“A homing beacon,” echoed Mal.
“I was just guessing,” said Evie. “I don’t know anything about anything.” Carlos wanted to tell her that she was selling herself short, when he realized that he always did the same thing.
“No, you don’t” said Mal sharply. “But you’re still coming with us.”
Evie jumped back. “With you? Where? I agreed to come to Carlos’s, but…” She shook her head and tugged her cloak tightly around her shoulders. “I’m not going anywhere.”
“No way, you have to help us find the Eye,” said Mal. “You’re a natural at this. You’re so good at it. I need help, and you want to help me, don’t you? Don’t you want to be my friend? I want to be yours, Evie.”
“Oh I—I don’t know….”
“Shush! It’s settled. And I’ll take this, thank you very much,” Mal said, reaching for the box.
“No way!” Carlos said, as Mal tried to pull it from him.
Mal tugged it to her side. “Let go, Carlos!” she growled.
He yanked it back. She was not taking it. He’d made it himself!
Mal glared. “I mean it! Let go, or you’ll be sorry!”
Carlos shook his head, trembling all over.
“Fine. You win. Keep the box, Carlos, but you have to come with us if you do!” Mal ordered.
“Come again? Go with you—where?” No way. He wasn’t going anywhere. Especially anywhere dangerous.
Mal told him about the forbidden fortress hidden on the island and where it might be and how they had to find it.

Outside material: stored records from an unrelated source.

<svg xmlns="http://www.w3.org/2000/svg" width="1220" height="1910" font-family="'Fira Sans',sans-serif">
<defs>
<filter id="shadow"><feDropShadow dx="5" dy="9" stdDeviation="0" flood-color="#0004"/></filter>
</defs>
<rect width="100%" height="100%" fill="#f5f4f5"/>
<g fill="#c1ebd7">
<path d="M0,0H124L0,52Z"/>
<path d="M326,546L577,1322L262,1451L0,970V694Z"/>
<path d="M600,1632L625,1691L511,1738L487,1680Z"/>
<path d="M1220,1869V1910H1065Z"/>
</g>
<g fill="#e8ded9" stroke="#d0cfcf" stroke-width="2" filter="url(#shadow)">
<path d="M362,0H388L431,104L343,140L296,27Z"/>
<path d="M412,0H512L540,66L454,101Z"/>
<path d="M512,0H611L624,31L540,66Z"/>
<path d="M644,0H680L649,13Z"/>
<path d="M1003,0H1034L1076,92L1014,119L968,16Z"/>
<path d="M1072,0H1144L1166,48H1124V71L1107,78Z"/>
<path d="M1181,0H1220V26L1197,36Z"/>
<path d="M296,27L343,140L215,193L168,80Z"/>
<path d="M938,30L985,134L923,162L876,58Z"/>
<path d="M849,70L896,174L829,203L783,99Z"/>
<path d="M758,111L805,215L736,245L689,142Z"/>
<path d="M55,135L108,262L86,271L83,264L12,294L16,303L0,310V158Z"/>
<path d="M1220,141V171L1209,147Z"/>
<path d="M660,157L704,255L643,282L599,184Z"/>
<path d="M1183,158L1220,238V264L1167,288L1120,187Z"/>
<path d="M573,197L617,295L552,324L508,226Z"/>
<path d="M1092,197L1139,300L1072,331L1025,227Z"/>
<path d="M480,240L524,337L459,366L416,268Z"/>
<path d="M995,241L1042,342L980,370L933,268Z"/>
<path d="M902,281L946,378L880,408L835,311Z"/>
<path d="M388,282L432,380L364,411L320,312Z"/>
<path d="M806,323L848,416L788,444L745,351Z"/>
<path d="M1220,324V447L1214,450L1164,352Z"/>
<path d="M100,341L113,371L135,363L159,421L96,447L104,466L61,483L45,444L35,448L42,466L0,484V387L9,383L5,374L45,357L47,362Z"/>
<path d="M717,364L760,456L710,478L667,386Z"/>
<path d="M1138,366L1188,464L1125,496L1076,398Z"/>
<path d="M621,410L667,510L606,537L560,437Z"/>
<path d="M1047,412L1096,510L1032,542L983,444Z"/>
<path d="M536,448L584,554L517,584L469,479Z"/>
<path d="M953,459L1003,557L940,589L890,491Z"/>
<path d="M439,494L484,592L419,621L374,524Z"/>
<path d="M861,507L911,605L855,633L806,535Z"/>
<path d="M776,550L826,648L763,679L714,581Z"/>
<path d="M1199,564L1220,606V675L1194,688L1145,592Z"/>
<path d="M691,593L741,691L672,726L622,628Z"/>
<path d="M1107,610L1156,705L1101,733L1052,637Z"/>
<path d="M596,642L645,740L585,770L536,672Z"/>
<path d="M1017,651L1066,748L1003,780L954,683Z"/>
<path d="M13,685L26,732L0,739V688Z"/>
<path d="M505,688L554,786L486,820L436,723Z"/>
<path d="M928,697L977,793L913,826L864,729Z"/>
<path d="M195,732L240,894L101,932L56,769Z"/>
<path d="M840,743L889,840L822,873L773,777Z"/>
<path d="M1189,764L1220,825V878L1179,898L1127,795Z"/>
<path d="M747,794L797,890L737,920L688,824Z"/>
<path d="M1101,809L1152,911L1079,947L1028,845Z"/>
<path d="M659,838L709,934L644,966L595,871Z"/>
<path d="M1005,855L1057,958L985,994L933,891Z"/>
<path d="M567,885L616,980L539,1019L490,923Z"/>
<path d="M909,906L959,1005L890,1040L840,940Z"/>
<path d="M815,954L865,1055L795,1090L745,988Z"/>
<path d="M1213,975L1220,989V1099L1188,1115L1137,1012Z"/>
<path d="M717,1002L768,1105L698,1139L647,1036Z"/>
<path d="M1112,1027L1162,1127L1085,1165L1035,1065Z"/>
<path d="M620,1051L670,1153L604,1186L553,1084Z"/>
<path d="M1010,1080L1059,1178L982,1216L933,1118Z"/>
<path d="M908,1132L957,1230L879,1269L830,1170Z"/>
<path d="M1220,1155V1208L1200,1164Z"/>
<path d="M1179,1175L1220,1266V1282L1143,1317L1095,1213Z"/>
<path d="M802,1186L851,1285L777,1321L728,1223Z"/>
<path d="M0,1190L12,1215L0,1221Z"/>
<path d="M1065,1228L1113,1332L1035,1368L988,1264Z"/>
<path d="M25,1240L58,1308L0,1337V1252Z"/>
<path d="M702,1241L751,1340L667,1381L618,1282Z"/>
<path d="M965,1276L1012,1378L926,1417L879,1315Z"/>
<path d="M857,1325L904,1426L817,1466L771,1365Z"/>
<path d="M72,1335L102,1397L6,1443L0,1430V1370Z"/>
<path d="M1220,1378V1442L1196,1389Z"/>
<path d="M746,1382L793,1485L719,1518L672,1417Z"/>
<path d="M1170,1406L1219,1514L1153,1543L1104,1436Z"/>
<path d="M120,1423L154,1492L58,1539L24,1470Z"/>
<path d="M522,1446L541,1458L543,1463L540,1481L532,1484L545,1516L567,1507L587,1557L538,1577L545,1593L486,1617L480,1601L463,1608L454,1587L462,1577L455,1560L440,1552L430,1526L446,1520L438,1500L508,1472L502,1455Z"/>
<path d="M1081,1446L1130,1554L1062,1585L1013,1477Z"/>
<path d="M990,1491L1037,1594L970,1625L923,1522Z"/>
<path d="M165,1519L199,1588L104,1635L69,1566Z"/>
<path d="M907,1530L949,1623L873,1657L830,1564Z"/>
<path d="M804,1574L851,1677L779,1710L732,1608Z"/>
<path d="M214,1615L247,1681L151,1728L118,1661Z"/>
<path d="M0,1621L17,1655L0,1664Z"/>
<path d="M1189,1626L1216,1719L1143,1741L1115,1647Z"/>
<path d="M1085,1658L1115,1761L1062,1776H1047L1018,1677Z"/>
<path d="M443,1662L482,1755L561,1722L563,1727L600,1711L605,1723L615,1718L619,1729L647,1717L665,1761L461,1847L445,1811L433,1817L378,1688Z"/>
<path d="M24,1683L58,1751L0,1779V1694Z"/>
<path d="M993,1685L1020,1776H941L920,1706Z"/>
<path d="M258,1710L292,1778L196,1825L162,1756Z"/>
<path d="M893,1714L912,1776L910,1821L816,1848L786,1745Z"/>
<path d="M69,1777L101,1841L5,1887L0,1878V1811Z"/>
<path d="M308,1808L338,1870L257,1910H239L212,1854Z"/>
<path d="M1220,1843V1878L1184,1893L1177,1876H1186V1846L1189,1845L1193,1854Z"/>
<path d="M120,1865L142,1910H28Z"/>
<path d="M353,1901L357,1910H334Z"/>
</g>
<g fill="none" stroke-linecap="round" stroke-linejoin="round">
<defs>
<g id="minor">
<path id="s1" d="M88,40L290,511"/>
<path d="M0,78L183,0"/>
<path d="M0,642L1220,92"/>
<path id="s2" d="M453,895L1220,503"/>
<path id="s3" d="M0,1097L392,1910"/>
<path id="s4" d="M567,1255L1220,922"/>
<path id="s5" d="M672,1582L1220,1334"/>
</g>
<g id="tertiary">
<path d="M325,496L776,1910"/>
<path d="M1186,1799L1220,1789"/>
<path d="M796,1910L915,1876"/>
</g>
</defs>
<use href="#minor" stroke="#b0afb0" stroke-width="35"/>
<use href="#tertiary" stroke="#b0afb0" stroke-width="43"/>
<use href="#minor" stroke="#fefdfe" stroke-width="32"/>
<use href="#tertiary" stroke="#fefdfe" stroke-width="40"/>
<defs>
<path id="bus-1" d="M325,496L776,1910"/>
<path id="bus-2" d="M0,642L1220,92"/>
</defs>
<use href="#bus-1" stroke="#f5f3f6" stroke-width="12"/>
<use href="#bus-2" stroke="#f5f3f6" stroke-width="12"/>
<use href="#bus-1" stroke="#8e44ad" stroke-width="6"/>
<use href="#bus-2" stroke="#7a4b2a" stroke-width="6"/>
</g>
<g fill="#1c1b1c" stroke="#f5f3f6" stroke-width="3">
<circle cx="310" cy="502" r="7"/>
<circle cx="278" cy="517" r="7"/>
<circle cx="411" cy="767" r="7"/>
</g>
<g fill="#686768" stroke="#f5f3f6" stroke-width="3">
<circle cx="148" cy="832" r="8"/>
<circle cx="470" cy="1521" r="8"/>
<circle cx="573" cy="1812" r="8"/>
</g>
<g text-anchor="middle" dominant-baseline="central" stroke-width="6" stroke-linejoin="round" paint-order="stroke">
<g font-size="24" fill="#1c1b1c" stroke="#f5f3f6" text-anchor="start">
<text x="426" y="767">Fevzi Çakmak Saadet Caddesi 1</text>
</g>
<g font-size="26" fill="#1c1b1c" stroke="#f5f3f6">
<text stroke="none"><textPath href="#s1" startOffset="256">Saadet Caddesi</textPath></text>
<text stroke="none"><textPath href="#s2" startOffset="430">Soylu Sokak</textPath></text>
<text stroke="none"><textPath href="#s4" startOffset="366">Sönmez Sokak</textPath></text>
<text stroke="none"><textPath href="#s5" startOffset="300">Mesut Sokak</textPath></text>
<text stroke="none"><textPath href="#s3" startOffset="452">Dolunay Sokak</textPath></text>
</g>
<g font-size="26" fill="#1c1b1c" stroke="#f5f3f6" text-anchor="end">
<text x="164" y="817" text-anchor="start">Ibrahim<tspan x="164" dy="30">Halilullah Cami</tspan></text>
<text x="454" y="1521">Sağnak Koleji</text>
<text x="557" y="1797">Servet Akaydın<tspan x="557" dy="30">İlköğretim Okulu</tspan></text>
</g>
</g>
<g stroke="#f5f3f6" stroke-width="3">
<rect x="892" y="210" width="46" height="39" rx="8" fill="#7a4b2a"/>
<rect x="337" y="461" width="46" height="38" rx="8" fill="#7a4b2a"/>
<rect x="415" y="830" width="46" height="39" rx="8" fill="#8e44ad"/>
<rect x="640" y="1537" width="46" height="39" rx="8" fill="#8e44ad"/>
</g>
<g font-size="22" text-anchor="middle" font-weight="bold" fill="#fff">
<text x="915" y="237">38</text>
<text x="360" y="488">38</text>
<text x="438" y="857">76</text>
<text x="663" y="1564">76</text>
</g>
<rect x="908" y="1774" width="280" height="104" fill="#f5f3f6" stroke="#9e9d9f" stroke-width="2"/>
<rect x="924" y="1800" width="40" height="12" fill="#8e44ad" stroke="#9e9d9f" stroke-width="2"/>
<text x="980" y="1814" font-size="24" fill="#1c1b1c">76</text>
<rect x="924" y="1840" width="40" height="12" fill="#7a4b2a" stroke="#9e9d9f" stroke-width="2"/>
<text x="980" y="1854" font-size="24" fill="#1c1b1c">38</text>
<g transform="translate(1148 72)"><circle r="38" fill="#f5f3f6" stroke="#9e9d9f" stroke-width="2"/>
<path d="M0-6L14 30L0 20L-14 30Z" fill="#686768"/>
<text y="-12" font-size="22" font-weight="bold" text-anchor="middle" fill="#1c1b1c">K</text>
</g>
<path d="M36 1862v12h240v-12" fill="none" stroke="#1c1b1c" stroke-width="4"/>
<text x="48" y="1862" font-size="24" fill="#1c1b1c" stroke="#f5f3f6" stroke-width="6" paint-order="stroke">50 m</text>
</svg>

“Nope I’m not going to Nowhere! I’m staying right here,” Carlos said, crossing his arms.
“You’ll do what I say, you little…” threatened Mal.
Carlos opened his mouth to argue, but thought better of it. In the end, it was Maleficent who wanted to reclaim her scepter, not just Mal; and if word ever got back to the Mistress of Darkness that he had opposed or hindered the search in any way, he might as well start calling himself Slop, because that’s what he would be.
“Okay fine, I’ll go. But only if Evie goes too,” he said.
“Evie?” asked Mal. “You’re coming, aren’t you, lovely?”
Evie sighed. “Fine,” she said. “Fine. I guess I’ll come. Beats looking in the mirror all day for flaws.”
“So we’re good, then?” asked Jay. “Four of us looking for the Dragon’s Eye?”
“I guess so. And I guess I want to know what this thing really did,” said Carlos. “If it really did burn a hole in the dome and let magic into the island.”
As if in answer, the machine beeped.
Beep!
Mal nodded. “All right, then, let’s go. We’ve got a library to break into and a map to find.”
“Not just yet,” Carlos said, raising a hand. “We can’t go anywhere until my chores are done. And it’s laundry day.”
Her mother was a famous beauty in a land of famous beauties, and so it was only to be expected that Princess Audrey, daughter of Aurora, was gifted with the same lilting voice, lovely thick hair, swan-like neck, and deep, dark eyes that could drown a prince in their warm embrace.
Like a kitten scenting catnip—or perhaps like an isle of banished former villains sensing magic—a young prince could hardly be expected to resist such sparkly, dimpled charms. In point of fact, Princess Audrey, like her mother before her, was exactly the sort of princess who gave princesses their rather princessy reputation—right down to her very last perfect curl and the last crystal stitched into her silken gown.
And so it was to Princess Audrey that Prince Ben went the next day, to lick his wounds and seek some comfort after the disastrous meeting of the King’s Council—like the discouraged, catnip-seeking kitten he was.
“It’s such a mess,” he told her as they walked around the garden of the “Cottage,” as Aurora and Phillip’s grand castle was nicknamed after King Hubert had declared that the forty-room palace was a mere starter home for the royal newlyweds. “Starter home?” Aurora had said. “What are you possibly imagining that we’ll start? A shelter for homeless giants?” The king had not been pleased to hear it, but Aurora was a simple girl and had lived as Briar Rose for eighteen years of her life in an actual cottage in the woods, so she found the castle more than spacious enough for her family. (And at least one or two stray passing giants.)
“So what happens now?” Audrey asked, looking perfectly charming with a flower in her hair. Naturally, it happened to match the silken lining of her dusty-rose bodice. “Surely even a prince can’t be expected to do everything right the very first time he tries?”
Easy for you to say, Ben thought.
A dove alighted on Audrey’s shoulder, cooing sweetly. Audrey lifted one pale-pink nail, and the dove nuzzled her gentle fingertip. Ben found himself looking around for the royal portraitist.